In some dive incident reports, the violations are so extreme that we can only scratch our heads and ask, “What were they thinking?” But in others incidents, the violations are more understandable, at least in hindsight, and if we’re honest, we’ve all been there. It goes something like this: Pat Diver’s on a boat about to splash, and, wouldn’t you know it, Pat has left the emergency whistle normally always attached to the BCD, at home, next to the sink after washing it. Pat can even see it mentally. A quick check finds no spares onboard . . . and that’s when Pat decides to dive anyway. We’re not going far, it’s flat calm, my buddy has one, there’s no current etc. . . . And, Pat probably gets away with it because in truth, on most dives you don’t need your whistle, and the same is true for other things, like your alternate air source. More often than not, predive checks don’t find problems and reserve gas never leaves your cylinder. Many accepted diving practices we follow on every dive (or should) prove unnecessary on most of our dives.

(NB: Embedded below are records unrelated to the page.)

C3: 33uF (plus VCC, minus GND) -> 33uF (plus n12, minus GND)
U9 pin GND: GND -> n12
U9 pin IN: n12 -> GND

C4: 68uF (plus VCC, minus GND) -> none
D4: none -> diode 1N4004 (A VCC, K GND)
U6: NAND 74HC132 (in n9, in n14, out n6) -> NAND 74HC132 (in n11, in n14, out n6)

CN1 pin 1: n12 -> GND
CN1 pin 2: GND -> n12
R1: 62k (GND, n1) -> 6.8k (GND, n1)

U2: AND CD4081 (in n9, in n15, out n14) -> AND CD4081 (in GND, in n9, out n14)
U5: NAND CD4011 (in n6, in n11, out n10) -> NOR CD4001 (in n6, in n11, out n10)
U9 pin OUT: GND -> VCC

And that’s the trap. Since nothing bad happened, next time Pat forgets a whistle, or alternate or doesn’t want to bother with a predive check, Pat dives and gets away with it again. After a while, not having required gear, pushing limits, skipping checks etc. is Pat’s new MO. Pat even begins to say things like “you just need it for training,” since nothing bad has happened after all of these dives, they must be unnecessary, right? (The human factors term for this is normalization of deviance. Logically, we know that eventually a whistle, alternate, reserve, predive check, etc. would make a big difference – maybe even a life-saving difference – and Pat has a bad day or worse. Problem is, it could be the next dive or next 200th; there’s no way to know.

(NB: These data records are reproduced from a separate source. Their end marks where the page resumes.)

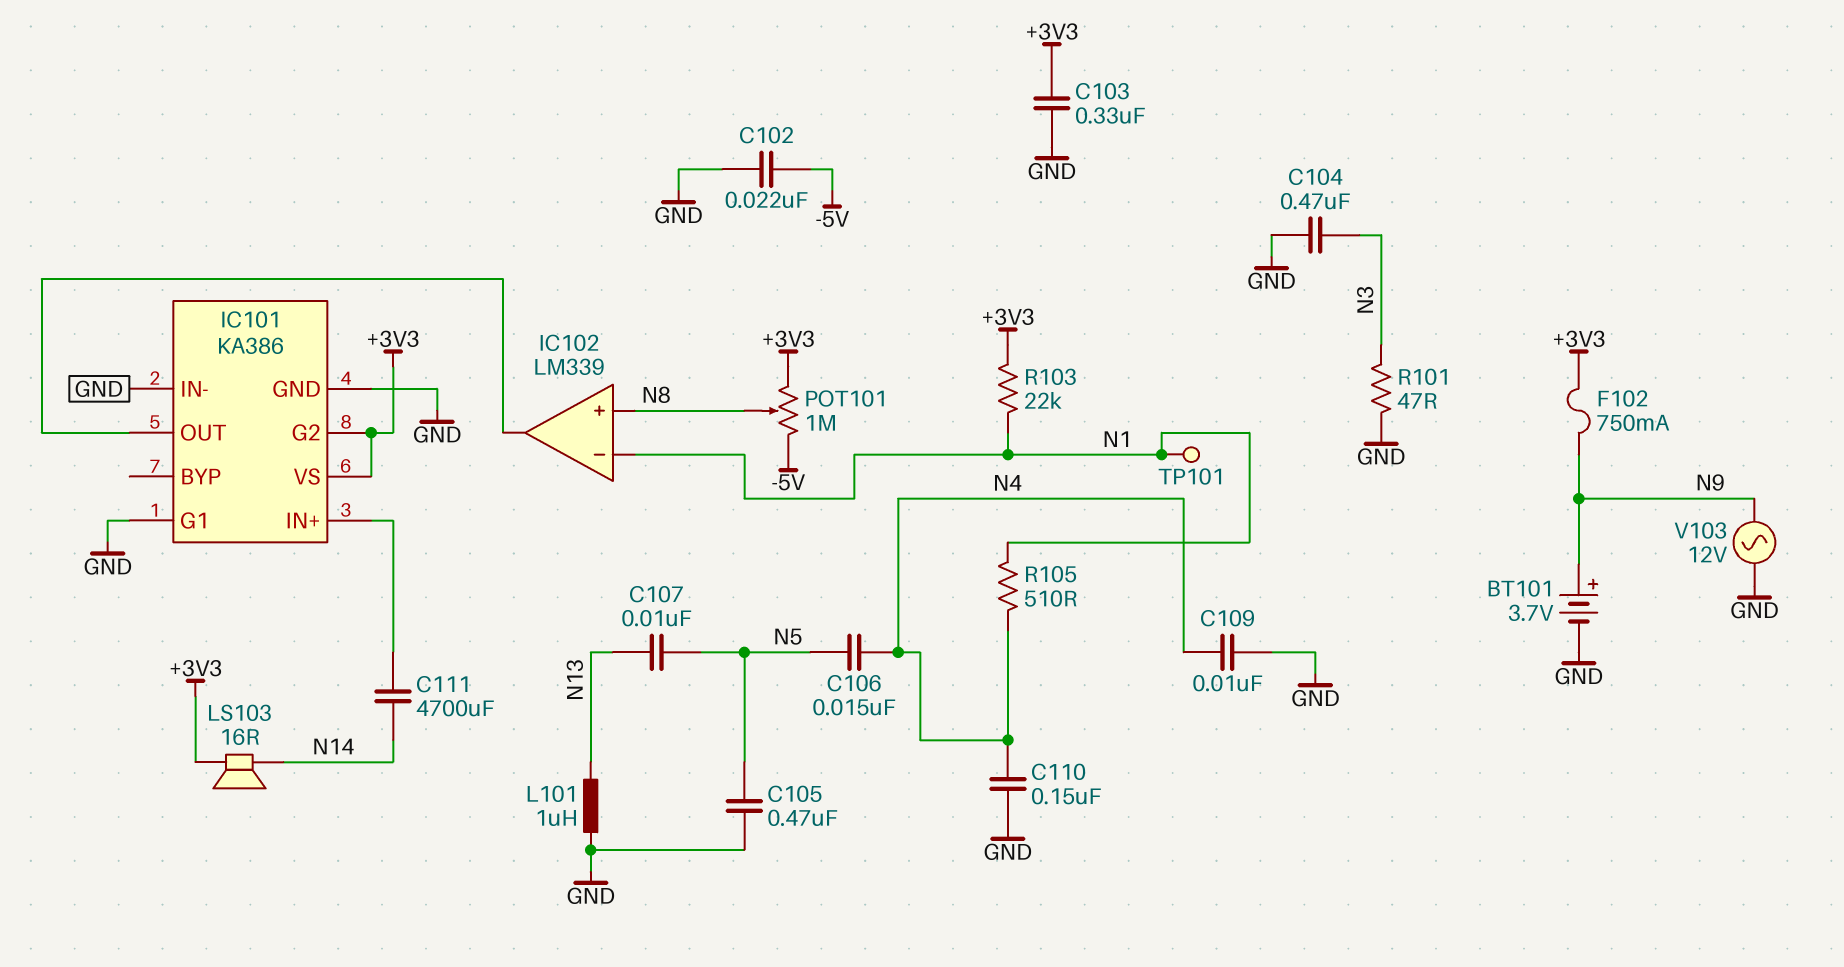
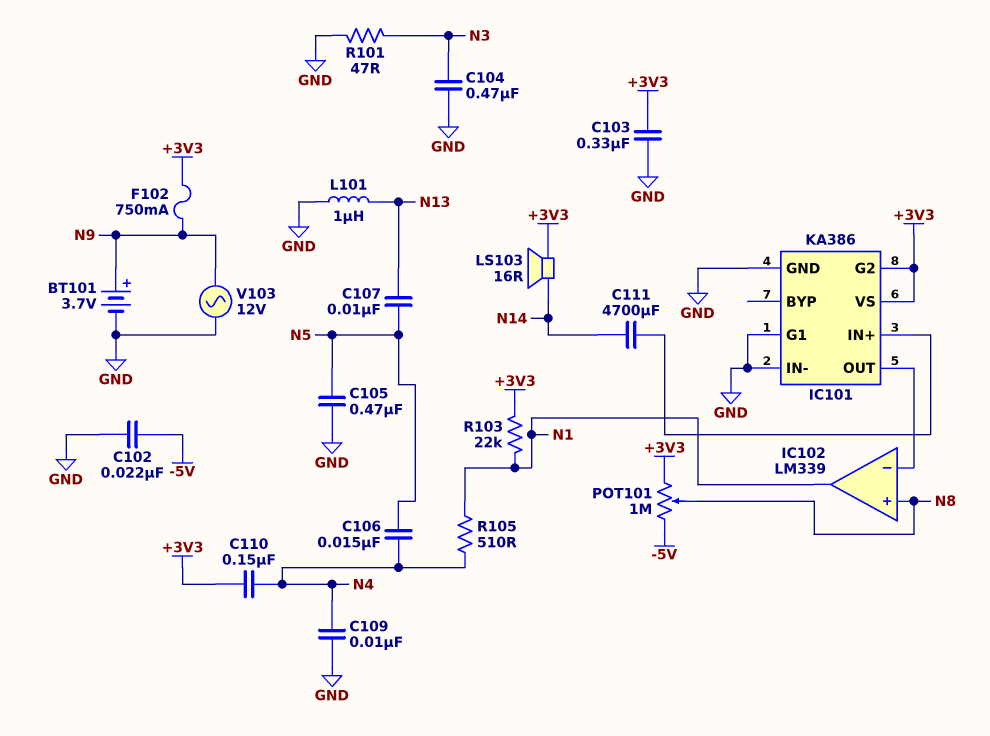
C110: 150nF (GND, N4) -> 150nF (+3V3, N4)
IC102 pin in-: N1 -> IC101/OUT
IC102 pin out: IC101/OUT -> N1
TP101: test point (N1) -> none

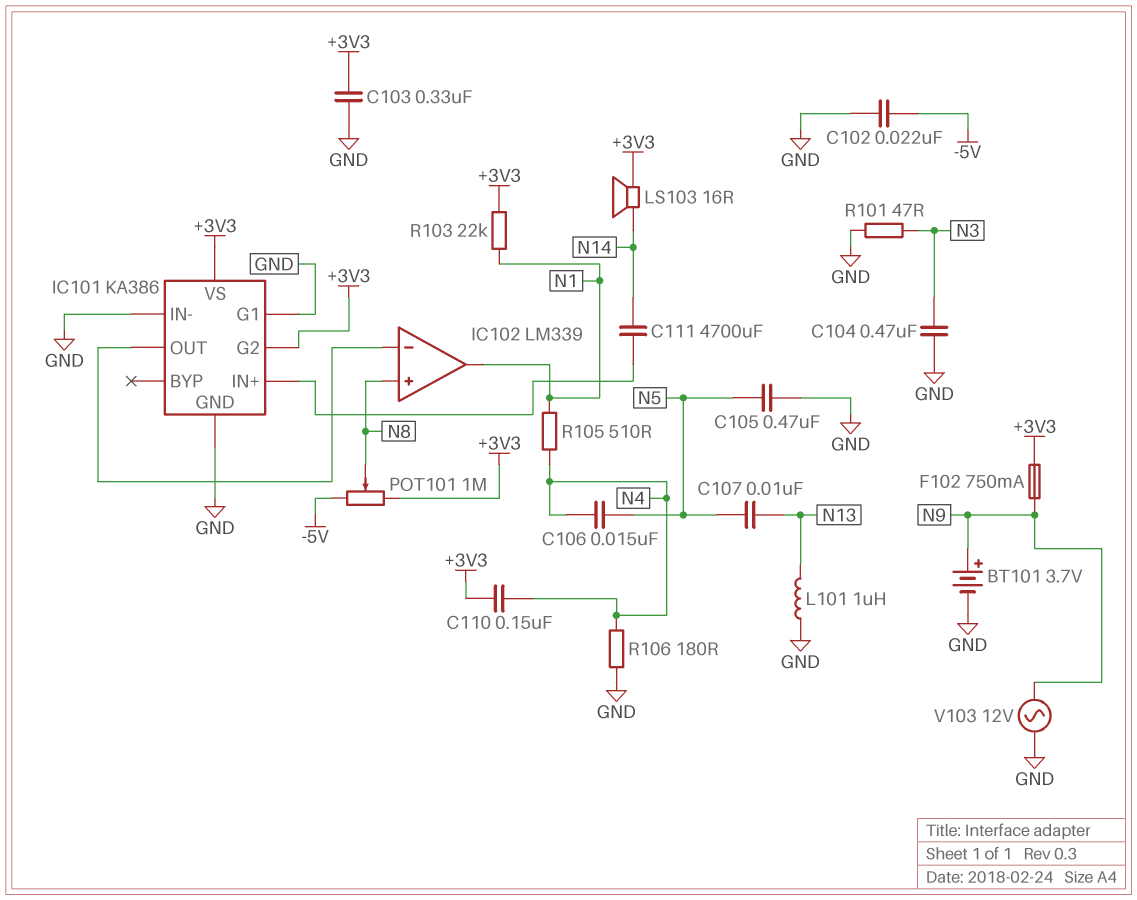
C109: 10nF (GND, N4) -> none
R106: none -> 180 (GND, N4)

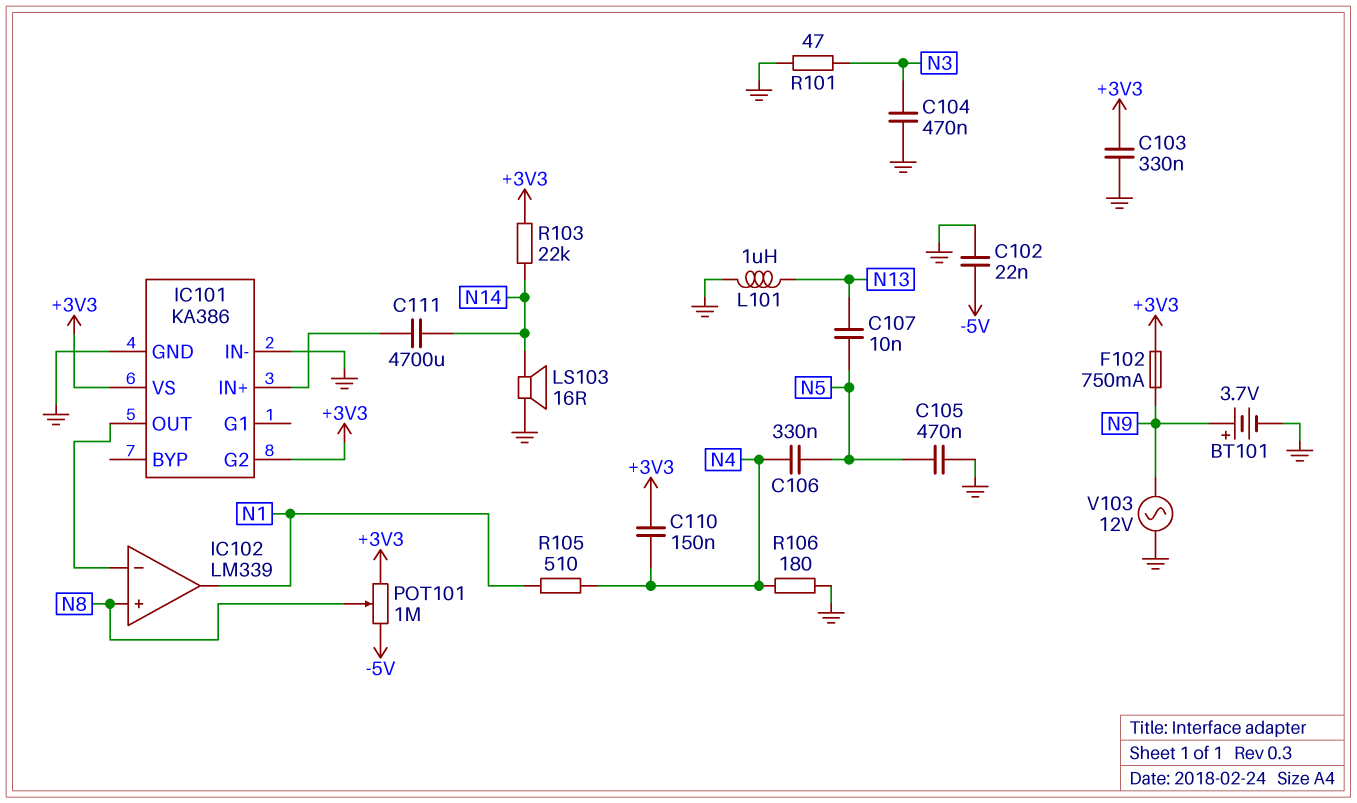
C106: 15nF (N4, N5) -> 330nF (N4, N5)
IC101 pin G1: GND -> none
LS103: speaker 16R (+3V3, N14) -> speaker 16R (GND, N14)
R103: 22k (+3V3, N1) -> 22k (+3V3, N14)

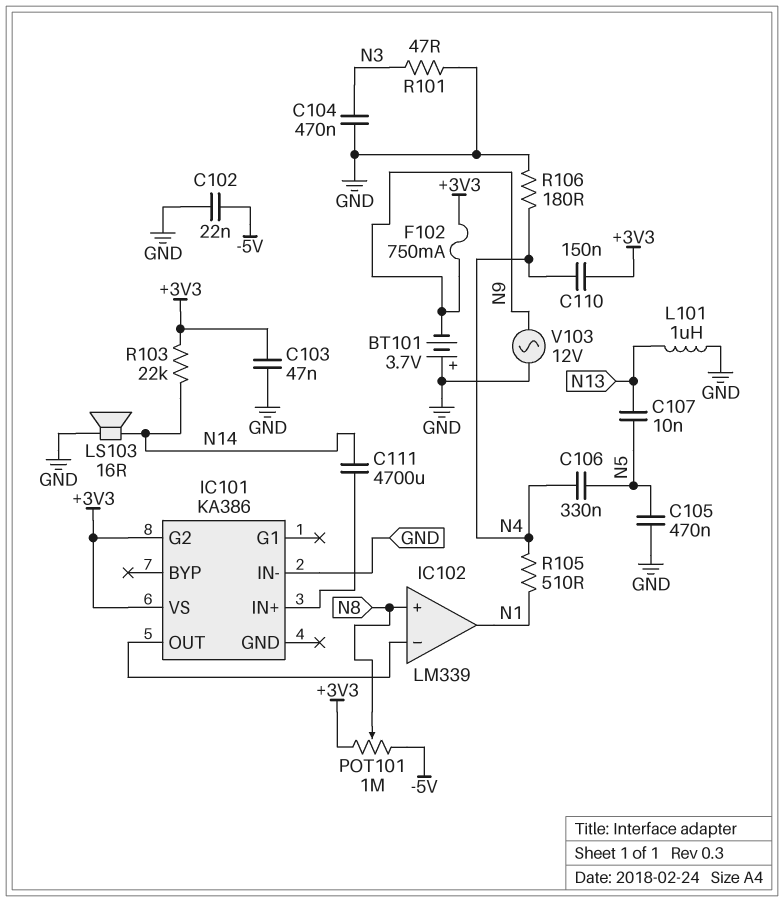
BT101: 3.7V (plus N9, minus GND) -> 3.7V (plus GND, minus N9)
C103: 330nF (+3V3, GND) -> 47nF (+3V3, GND)
IC101 pin GND: GND -> none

Since the trap is that violations seem reasonable in the moment, the solution is a different mindset. Thinking like divers (remember that from your PADI Advanced Open Water Diver course?), the mindset we want builds on the primary objective of every dive: for everyone to return safely. Then we:
Question the violation, not the dive practice. Violations assume that the dive practice is flawed under the circumstances. Because someone likely got hurt or died for us to learn a dive practice, and because there is usually no warning that this is the dive when it will keep us out of trouble, reject that assumption. The data show that violations are flawed, even if divers get away with them frequently.

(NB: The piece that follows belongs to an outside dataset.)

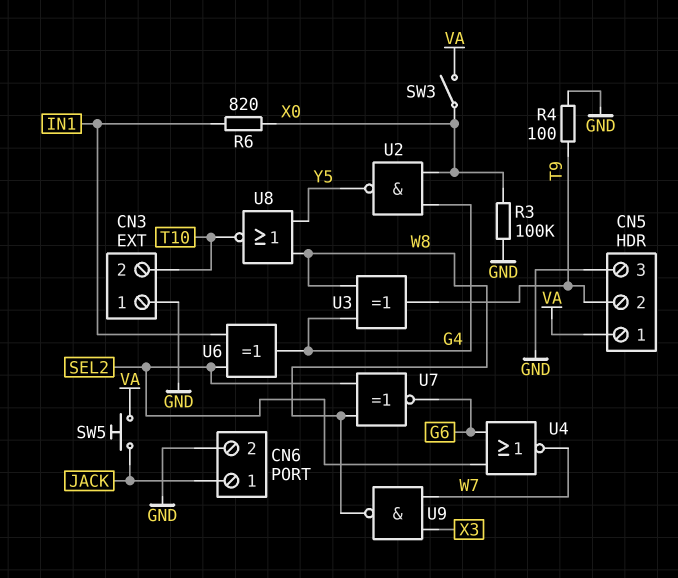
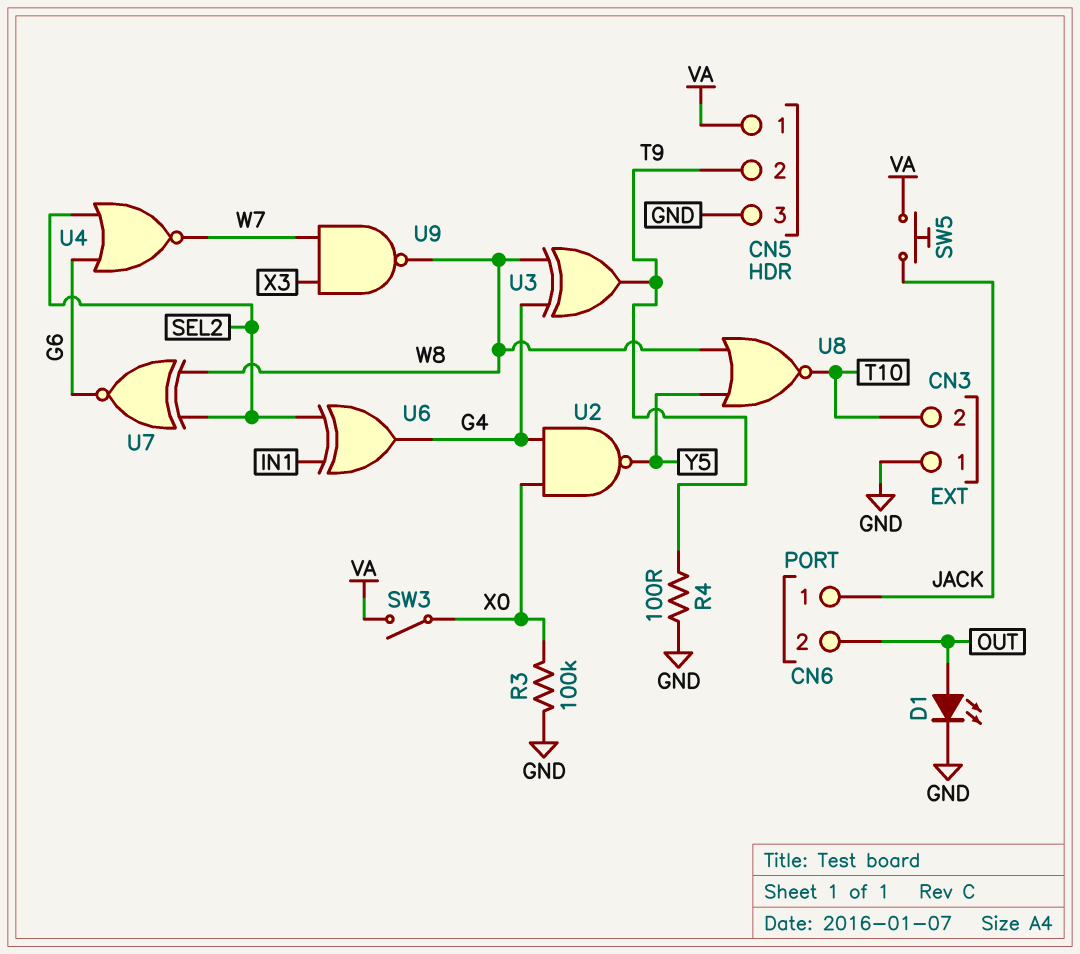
CN6 pin 2: GND -> OUT
D1: none -> LED (A OUT, K GND)
R6: 820 (IN1, X0) -> none

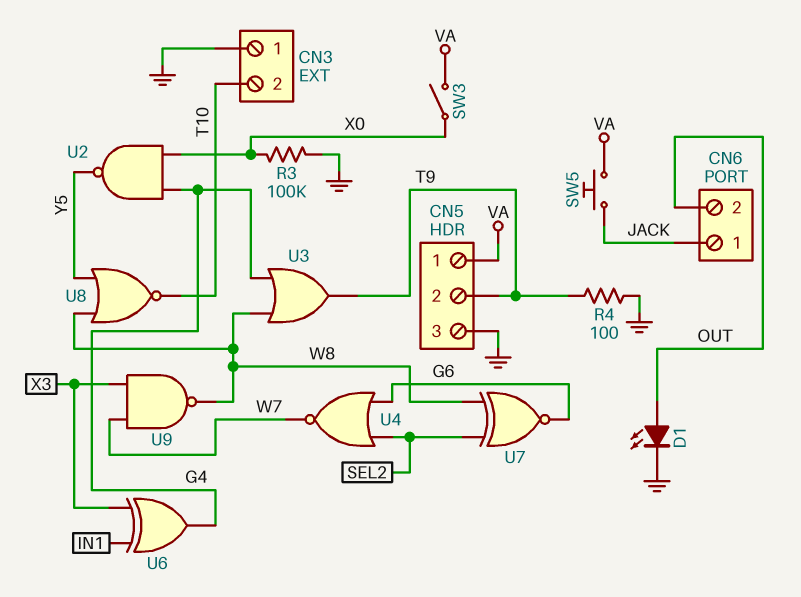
U3: XOR (in G4, in W8, out T9) -> OR (in G4, in W8, out T9)
U6: XOR (in IN1, in SEL2, out G4) -> XOR (in IN1, in X3, out G4)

Remove incentives. Many violations happen for convenience or not missing a dive, so have choices. Spare gear, reasonable time, alternative dive sites, etc. remove incentives. There’s no incentive to dive with a short fill if there’s full cylinder available. There’s no incentive to skip a proper predive check if there’s no rush to get in the water. There’s no incentive to dive in terrible conditions if there’s something else fun to do together.
Be firm. When we rationalize, it’s human nature to look for agreement, so we can help each other by politely not agreeing, ideally followed by a solution in keeping with accepted practices. “No, I disagree. Swimming back alone violates safe diving practices. How about this – we can all swim back together, then those who want to continue . . . ”
Be a role model. We’re less likely to violate safe diving practices when we dive with role model leaders and when we realize that we’re role models ourselves, whether we want to be or not. Role model divers continue their education, keep up with the latest data from sources like DAN, and keep first aid/CPR, Rescue Diver and oxygen skills current because they know that even without violations, incidents can still happen. As German theologian Albert Schweitzer said, “Setting an example is not the main thing in influencing others. It is the only thing.”